[PATCH 2/3] nvmet-rdma: use SRQ per completion vector

Thu Sep 7 03:47:08 PDT 2017

On 9/6/2017 5:50 PM, Sagi Grimberg wrote:
> 
>> In order to save resource allocation and utilize the completion
>> locality in a better way, allocate Shared Receive Queues (SRQs) per
>> completion vector (and not per device).
> 
> Something is backwards here, srq per vector is not saving resources
> compared to srq per-device, maybe compared to normal receive queues
> (if we have enough initiators).

I meant compared to the normal MQ state.
Also I added a module param that one can control the amount of resource 
allocations.

> 
> And what do you mean by "utilize the completion locality in a better
> way"? How is using srq affecting a completion queue locality?

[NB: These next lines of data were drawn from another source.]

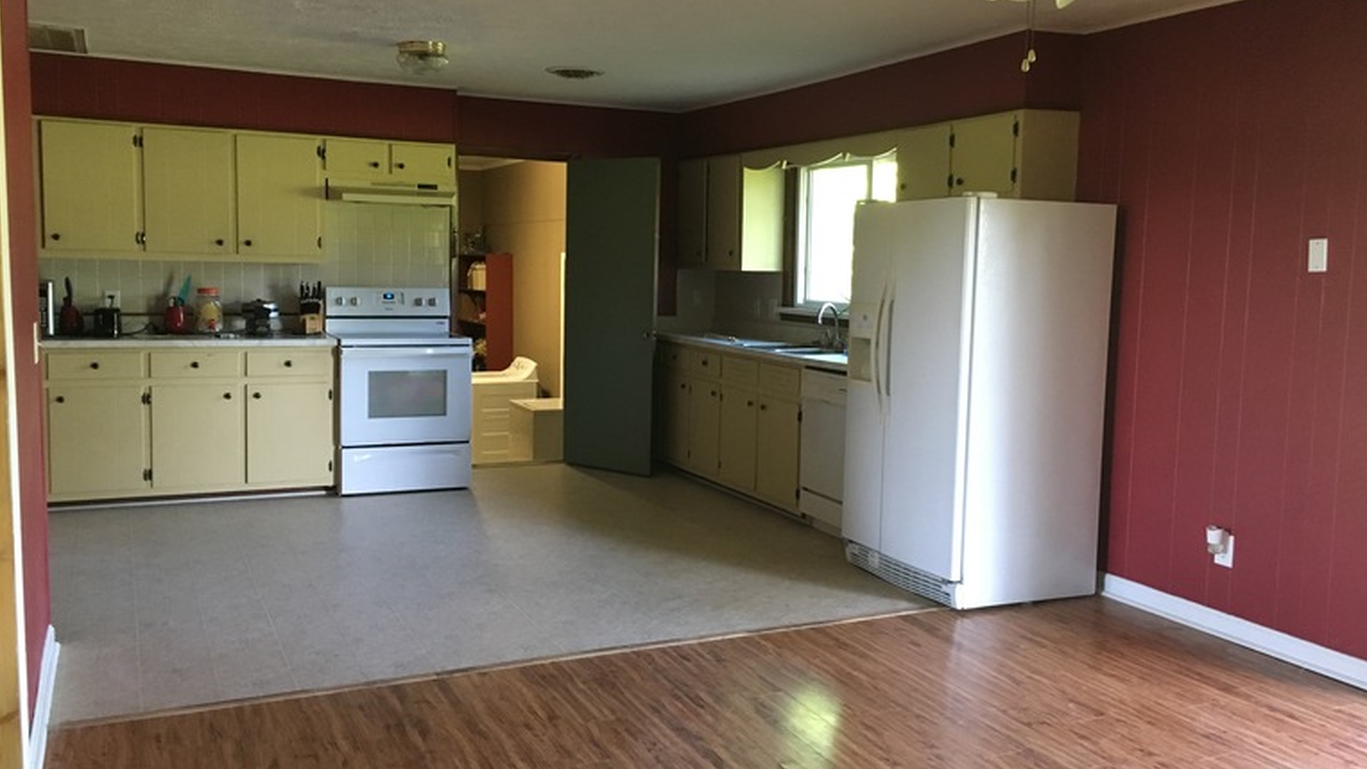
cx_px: 684
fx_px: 1160
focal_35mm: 32
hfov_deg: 61.0
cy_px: 371
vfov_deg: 36.7
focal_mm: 4.15
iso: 200
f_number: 2.2
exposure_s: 1/30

I meant that for each completion that arrives on CPU N the "local" SRQ_N 
will be the one that will post_recv (and lock the srq spin_lock) the buffer.
In SRQ per device we'll get completions from all CPU's and a single SRQ 
will be "working" on all the CPU's.

maybe we can rephrase it.

> 
>> Assosiate each created QP/CQ
> 
> associate

:)

> 
>> with an appropriate SRQ according to the queue index. This association
>> will reduce the lock contention in the fast path
> 
> It reduces lock contention compared to srq-per-device, not normal
> receive queues.

of course.

> 
> 
>> and increase the locality in memory buffers.
> 
> How does it increase locality in memory buffers?

We are sharing buffers between many connections (compared to normal MQ). 
lets say that many initiatores are running traffic. In that case the 
shared buffers will be "hot" much more than the case that each resource 
will be used by 1 consumer. I assume the MM unit can recognize this 
situation.